The second edition of The Law Of Self-Defense: The Indispensable Guide for the Armed Citizen by attorney Andrew F. Branca is an excellent book for anyone who is prepared to defend themselves. I agree with the author 100% when he says that besides taking steps to protect yourself and your family, you need to know how to survive the critical fight that looms after any defensive encounter: the legal battle. This book will help you prepare for just that, the legalities involved if you must defend yourself.
Unfortunately, there are many misconceptions when it comes to the legal aspects of self-defense. I saw this first hand when I was prosecuting and defendants would claim self-defense and then be found guilty because they didn’t meet the legal elements for a justified use of force, or self-defense, claim.

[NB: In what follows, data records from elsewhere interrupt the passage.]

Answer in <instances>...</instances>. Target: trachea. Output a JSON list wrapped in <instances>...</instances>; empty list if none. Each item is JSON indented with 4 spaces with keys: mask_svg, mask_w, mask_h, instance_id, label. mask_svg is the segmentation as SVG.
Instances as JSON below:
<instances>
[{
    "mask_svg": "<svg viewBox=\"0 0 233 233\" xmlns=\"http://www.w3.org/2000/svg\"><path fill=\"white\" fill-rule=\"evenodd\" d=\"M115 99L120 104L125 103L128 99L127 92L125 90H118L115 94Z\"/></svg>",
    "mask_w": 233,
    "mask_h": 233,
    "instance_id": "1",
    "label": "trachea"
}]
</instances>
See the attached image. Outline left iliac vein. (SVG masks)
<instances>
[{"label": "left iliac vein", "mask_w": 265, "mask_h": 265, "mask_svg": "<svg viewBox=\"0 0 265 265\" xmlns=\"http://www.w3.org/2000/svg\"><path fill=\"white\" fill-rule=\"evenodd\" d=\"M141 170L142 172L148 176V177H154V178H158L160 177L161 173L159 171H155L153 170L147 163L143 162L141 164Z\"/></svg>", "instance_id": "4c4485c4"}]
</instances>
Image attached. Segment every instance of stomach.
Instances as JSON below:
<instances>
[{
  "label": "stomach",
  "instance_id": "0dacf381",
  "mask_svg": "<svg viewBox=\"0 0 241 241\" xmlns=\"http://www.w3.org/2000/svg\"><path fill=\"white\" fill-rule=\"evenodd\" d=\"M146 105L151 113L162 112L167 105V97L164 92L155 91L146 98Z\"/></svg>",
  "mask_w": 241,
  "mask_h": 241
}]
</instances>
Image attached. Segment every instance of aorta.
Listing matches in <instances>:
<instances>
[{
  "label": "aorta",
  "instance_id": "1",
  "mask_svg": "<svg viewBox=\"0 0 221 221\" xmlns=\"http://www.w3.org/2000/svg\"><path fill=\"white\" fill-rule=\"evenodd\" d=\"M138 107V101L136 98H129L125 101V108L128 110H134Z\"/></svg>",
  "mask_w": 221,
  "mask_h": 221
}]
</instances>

In this book, Branca exposes the myths regarding self-defense and provides the law and how courts have applied it. Armed with this knowledge, along with your self-defense training and weapons, you will be able to make effective decisions regarding your and your loved one’s safety. You must be able to deal with situations both tactically and legally.
The first chapter provides a short overview of criminal law and what to expect if you find yourself in the quagmire of our justice system. Branca covers things such as standards of proof, burdens of proof, and crimes that can be charged among other things. The next five chapters are devoted to five important principles that will be looked at with a self-defense claim. These are: Innocence, Imminence, Proportionality, Avoidance, and Reasonableness. It would behoove everyone to have a general understanding of these before they ever need to.
The next chapter covers the law as it applies to the defense of others, and then there is a chapter on the legal defense of property. The ninth chapter deals with issues after the fact, such as consciousness of guilt, consciousness of innocence, and your attacker’s reputation. The final chapter focuses on crafting a legally sound strategy by keeping out of trouble, minimizing your legal exposure, and making sound decisions under stress among other topics.
Everything in the book is accompanied by case law to illustrate how courts in various jurisdictions have applied different laws related to self-defense. Many of the laws are categorized by state, so you can look up your jurisdiction’s statutes. Obviously these can change, so the author provides resources where you can go on-line to find the most up to date research on statutes and case law.
I think anyone studying armed or unarmed self-defense should also study the law of self-defense. And if you instruct in this area, it is a must. Andrew Branca has written a valuable resource that covers a critical element of defending oneself: the law. Highly recommended, especially to self-defense and defensive shooting instructors.